> _WRITTEN EXERCISE_: In the July 2024 update notes below, which transcription service is used when no value is given for transcription_service?

> _DOCUMENT EXTRACT_:
July 2024

AssemblyAI Integration for Audio Transcriptions

  • We are excited to announce that Carbon now supports multiple audio transcription services. In addition to our existing integration with Deepgram, we have added support for AssemblyAI, providing our users with more options and flexibility when transcribing audio files.

  • To accommodate the new transcription service, we have updated the following endpoints to accept the new parameters transcription_service that allow you to specify which service to use. Valid values are deepgram and assemblyai. If no value is specified, Deepgram will be used as the default transcription service.

  • For local files, the endpoints are:

    • /uploadfile

    • /upload_file_from_url

  • For external files, transcription_service is set within the file_sync_config parameter, under:

    • /integrations/oauth_url

    • /integrations/connect

    • /integrations/files/sync

  • Similar to files transcribed by Deepgram, files transcribed by AssemblyAI also have an additional saved file containing the full JSON response from the AssemblyAI service. To access the transcription response, query the files using the user_files_v2 endpoint with the include_additional_files parameter set to true.

Carbon Webhook Libraries

  • We have released our official webhook libraries for handling the verification of webhook signatures. You can find our updated documentation here, and access our libraries on GitHub here.

Zendesk Auto-Sync Update

We are thrilled to announce that the Zendesk connector now supports auto-sync.

  • Carbon can now sync any new articles with auto-sync enabled.

    • Help Center Categories are now synced into Carbon as files, and Help Center Categories and articles form a parent-child relationship.

  • Reconnecting Existing Zendesk Connections:I

    • If you have existing Zendesk connections in Carbon, please note that you will need to reconnect them to enable the updates above.

Organization Connector Settings

  • The /organization endpoint now includes connector_settings in the response, providing additional information about the organization’s connector configurations, starting with permitted file formats.

  • The /organization/update endpoint has been updated to accept the data_source_config parameter, allowing customers to configure permitted file formats for organization users. The data_source_config parameter should be provided in the following format:

{ "data_source_configs": { "GOOGLE_DRIVE": { "allowed_file_formats": ["PDF", "DOCX"] }, "DROPBOX": { "allowed_file_formats": ["XLSX", "CSV"] }, "DEFAULT": { "allowed_file_formats": ["PDF", "DOCX", "XLSX", "NOTION"] } } }

  • DEFAULT is applied to all data sources that do not have configs defined.

  • If the data_source_config parameter includes file formats that are not supported by Carbon, those formats will be ignored, and only the supported formats from each data source will synced.

Carbon Self-Hosting on AWS

  • Starting today, customers have the option to host a Carbon instance on their own cloud, with full access to all features of our managed solution, including data connectors, hybrid search, and more.

  • We’re launching on Microsoft Azure and Google Cloud later next month!

  • Book a demo if you’re interested to learn more:https://cal.com/carbon-ai/30min

Confluence Enhancements

We’ve made improvements to the Confluence Connector related to the following:

  • Auto-Sync Improvements

    • Auto-syncs process will now index new pages that are added to a previously synced parent page. If a user syncs their entire Confluence account, then the space will be the top-most file.

    • If pages are deleted from a synced parent page in Confluence, the scheduled sync will remove them from the synced content.

> _PROVIDED RECORDS_:

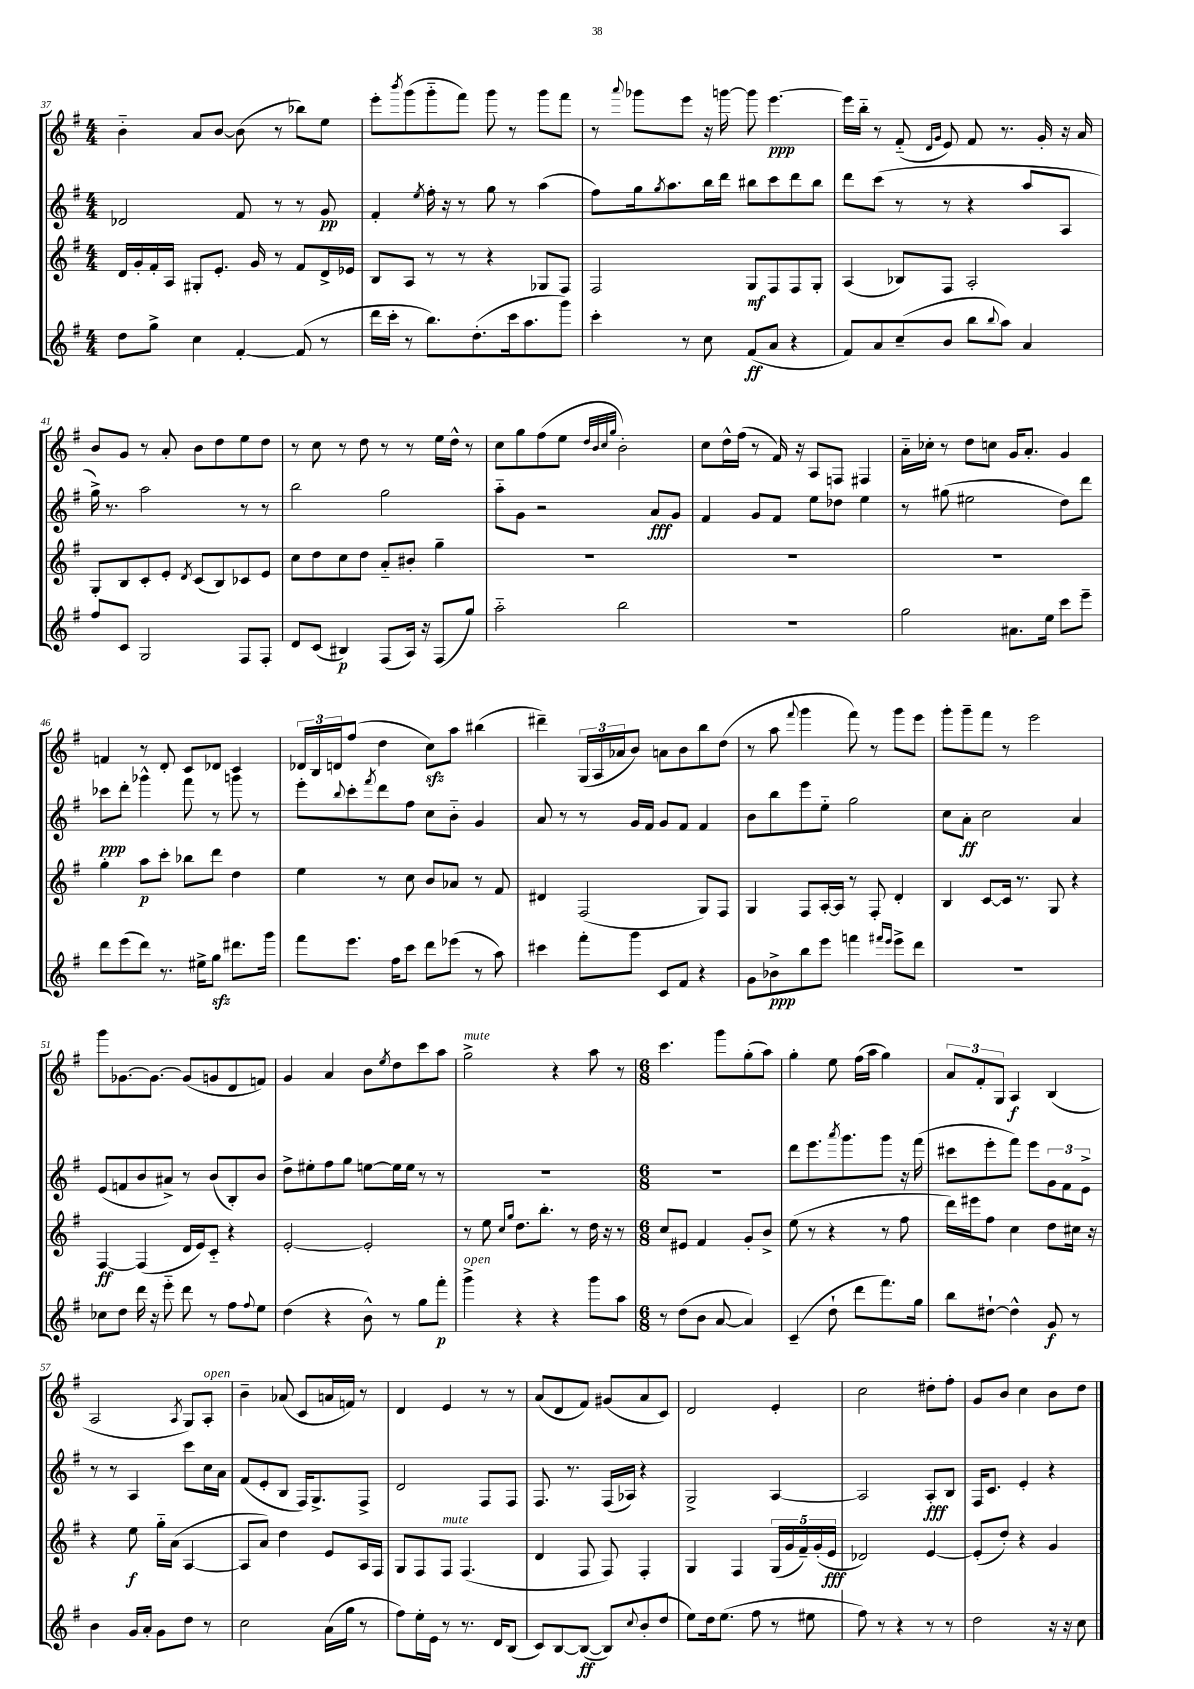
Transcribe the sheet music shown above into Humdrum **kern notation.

**kern	**kern	**kern	**kern
*staff4	*staff3	*staff2	*staff1
*clefG2	*clefG2	*clefG2	*clefG2
*k[f#]	*k[f#]	*k[f#]	*k[f#]
*M4/4	*M4/4	*M4/4	*M4/4
8dd	16d	2d-	4b'~
.	16g'	.	.
8gg^	16f#'	.	.
.	16A	.	.
4cc	8G#'	.	8a
.	8.e'	.	[8b
[4f#'	.	8f#	(8b]
.	16g	.	.
.	8r	8r	8r
(8f#]	8f#	8r	8bb-)
8r	16d^	8g	8ee
.	16e-	.	.
=	=	=	=
16ddd	8B	4f#'	8eee'
16ccc'	.	.	.
.	.	.	8qbbb
8r	8A	.	(8ggg
.	.	8qee	.
8.bb)	8r	16ff#'	8ggg'~
.	.	16r	.
.	8r	8r	8fff#)
(8.dd'	.	.	.
.	4r	8gg	8ggg
16ccc	.	8r	8r
8.aa	.	.	.
.	8G-	(4aa	8ggg
8ggg)	8F#	.	8fff#
=	=	=	=
4ccc'	2F#	8ff#)	8r
.	.	.	8qqaaa
.	.	16gg	8ggg-
.	.	8qgg	.
.	.	8.aa	.
8r	.	.	8eee
8cc	.	16bb	16r
.	.	16ddd	[16ggg
(8f#	8G	8bb#	8ggg]
8a	8F#	8ccc	[4.eee
4r	8F#	8ddd	.
.	8G'	8bb#	.
=	=	=	=
8f#)	(4A	8ddd	16eee]
.	.	.	16bb'~
8a	.	(8ccc	8r
(8cc~	8B-)	8r	(8f#'~
.	.	.	16qqd
.	.	.	16qqg
8b	8F#	8r	8e)
8bb	2A'	4r	8f#
8qqbb	.	.	.
8aa)	.	.	8.r
4a	.	8aa	.
.	.	.	16g'
.	.	8A	16r
.	.	.	16a
=	=	=	=
8ff#	8G'	16gg^)	8b
.	.	8.r	.
8c	8B	.	8g
2G	8c'	2aa	8r
.	8e'	.	8a'
.	8qd	.	.
.	(8c	.	8b
.	8B)	.	8dd
8F#	8c-	8r	8ee
8F#'	8e	8r	8dd
=	=	=	=
8d	8cc	2bb	8r
(8c	8dd	.	8cc
4B#)	8cc	.	8r
.	8dd	.	8dd
(8F#	8a'~	2gg	8r
16A)	8b#'	.	8r
16r	.	.	.
(8F#	4gg~	.	16ee
.	.	.	16dd^^
8gg)	.	.	8r
=	=	=	=
2aa'~	1r	8aa'~	8cc
.	.	8g	8gg
.	.	2r	(8ff#
.	.	.	8ee
.	.	.	32qqdd
.	.	.	32qqb
.	.	.	32qqcc
.	.	.	32qqgg
2bb	.	.	2b')
.	.	8a	.
.	.	8g	.
=	=	=	=
1r	1r	4f#	8cc
.	.	.	16dd^^
.	.	.	(16ff#
.	.	8g	8r
.	.	8f#	16f#)
.	.	.	16r
.	.	8ee	8A
.	.	8dd-	8F
.	.	4ee	4F#
=	=	=	=
2gg	1r	8r	16a'~
.	.	.	16cc-'
.	.	(8gg#	8r
.	.	2ee#	8dd
.	.	.	8cc
8.a#	.	.	16g
.	.	.	8.a'
16ee	.	.	.
8ccc	.	8dd)	4g
8eee~	.	8ddd	.
=	=	=	=
8ddd	4gg'	8ccc-	4f
(8eee	.	8ddd'	.
8ddd)	8aa	4ggg-^^	8r
8.r	8ccc'	.	8d'
.	8bb-	8fff#	8c
16ee#^	.	.	.
8gg	8ddd	8r	8d-
8.ddd#	4dd	8ggg	4c
.	.	8r	.
16ggg	.	.	.
=	=	=	=
8fff#	4ee	8eee'	24d-
.	.	.	24B
.	.	.	24d
.	.	8qqbb	.
8.eee	.	8ccc'	(8ff#
.	.	8qfff#	.
.	8r	8ddd	4dd
16ff#	.	.	.
8ccc	8cc	8ff#	.
8ddd	8b	8cc	8cc)
(8eee-	8a-	8b'~	8aa
8r	8r	4g	(4bb#
8aa)	8f#	.	.
=	=	=	=
4ccc#	4d#	8a	4ddd#~)
.	.	8r	.
8fff#'	(2F#	8r	(24G
.	.	.	24A
.	.	.	24a-
8ggg	.	16g	8b)
.	.	16f#	.
8c	.	8g	8a
8f#	.	8f#	8b
4r	8G)	4f#	8bb
.	8F#	.	(8dd
=	=	=	=
8g	4G	8b	8r
8b-^	.	8bb	8aa
.	.	.	8qqfff#
8bb	8F#	8eee	4ggg
8eee	[16A'	8ee'~	.
.	16A]	.	.
4fff	8r	2gg	8fff#)
.	8F#'	.	8r
16qqfff#	.	.	.
16qqeee	.	.	.
8eee^	4d'	.	8ggg
8ddd	.	.	8eee
=	=	=	=
1r	4B	8cc	8ggg'
.	.	8a'	8ggg~
.	[8c	2cc	8fff#
.	16c]	.	8r
.	8.r	.	.
.	.	.	2eee
.	8G	.	.
.	4r	4a	.
=	=	=	=
8cc-	[4F#	(8e	8ggg
8dd	.	8f	[8.g-
16ddd	(4F#]	8b	.
16r	.	.	8.g-_
8eee'~	.	8a#^)	.
8ddd	16d	8r	(8g-]
.	16e)	.	.
8r	8c'~	(8b	8g
8ff#	4r	8B')	8d
8qqff#	.	.	.
8ee	.	8b	8f)
=	=	=	=
(4dd	[2e'	8dd^	4g
.	.	8ee#'	.
4r	.	8ff#	4a
.	.	8gg	.
8b^^)	2e']	[8ee	8b
.	.	.	8qee
8r	.	16ee]	8dd
.	.	16ee	.
8gg	.	8r	8ccc
8fff#'	.	8r	8aa
=	=	=	=
4ggg^	8r	1r	2gg^
.	8ee	.	.
.	16qqcc	.	.
.	16qqgg	.	.
4r	8.dd	.	.
.	8.bb'	.	.
4r	.	.	4r
.	8r	.	.
8ggg	16dd	.	8aa
.	16r	.	.
8aa	8r	.	8r
=	=	=	=
*M6/8	*M6/8	*M6/8	*M6/8
8r	8cc	2.r	4.ccc
(8dd	8e#	.	.
8b	4f#	.	.
[8a	.	.	8ggg
4a])	8g'	.	(8gg'
.	8b^	.	8aa)
=	=	=	=
(4c~	(8ee	8ddd	4gg'
.	8r	8.eee	.
8dd`	4r	.	8ee
.	.	8qaaa	.
.	.	8.ggg	.
8ddd	.	.	(16ff#
.	.	.	16aa
8.fff#)	8r	8ggg	4gg)
.	8ff#	16r	.
16gg	.	(16fff#	.
=	=	=	=
8bb	16ddd)	8ccc#	12a
.	16eee#	.	.
.	.	.	12f#'
[8dd#`	8ff#	8eee'	.
.	.	.	12G
4dd#^^]	4cc	8fff#)	4A
.	.	8eee	.
8g	8dd	12g	(4B
.	.	12f#	.
8r	16cc#	.	.
.	.	12e^	.
.	16r	.	.
=	=	=	=
4b	4r	8r	2A
.	.	8r	.
16g	8ee	4A	.
16a'	.	.	.
8g	16gg'~	.	.
.	(16a	.	.
.	.	.	8qA
8dd	[4A	8ccc	8G)
8r	.	16cc	8A'
.	.	16a	.
=	=	=	=
2cc	8A]	(8f#	4b~
.	8a)	8e'	.
.	4dd	8B	(8a-
.	.	16F#)	8c
.	.	8.G^	.
(16a	8e	.	16a
16gg	.	.	16f)
8r	16A	8F#^	8r
.	16F#	.	.
=	=	=	=
8ff#)	8G	2d	4d
16ee'	8F#	.	.
16e	.	.	.
8r	8F#	.	4e
8.r	(4.F#	.	.
.	.	8F#	8r
16d	.	.	.
(8B	.	8F#	8r
=	=	=	=
8c)	4d	8.F#	(8a
[8B	.	.	8d
.	.	8.r	.
(8B_	8F#	.	8f#)
8B])	8F#)	(16F#	(8g#
.	.	16A-)	.
8qqcc	.	.	.
(8b'	4F#'	4r	8a
8dd	.	.	8c)
=	=	=	=
8ee)	4G	2G^	2d
16dd	.	.	.
(8.ee	.	.	.
.	4F#	.	.
8ff#	.	.	.
8r	(20G	[4A	4e'
.	20g	.	.
.	20f#~)	.	.
8ee#	.	.	.
.	(20g'	.	.
.	20e	.	.
=	=	=	=
8ff#)	2d-)	2A]	2cc
8r	.	.	.
4r	.	.	.
8r	[4e	8A'	8dd#'
8r	.	8B	8ff#'
=	=	=	=
2dd	(8e']	16F#	8g
.	.	8.c	.
.	8dd')	.	8b
.	4r	4e'	4cc
16r	4g	4r	8b
16r	.	.	.
8cc	.	.	8dd
==	==	==	==
*-	*-	*-	*-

> _OUTPUT_: Deepgram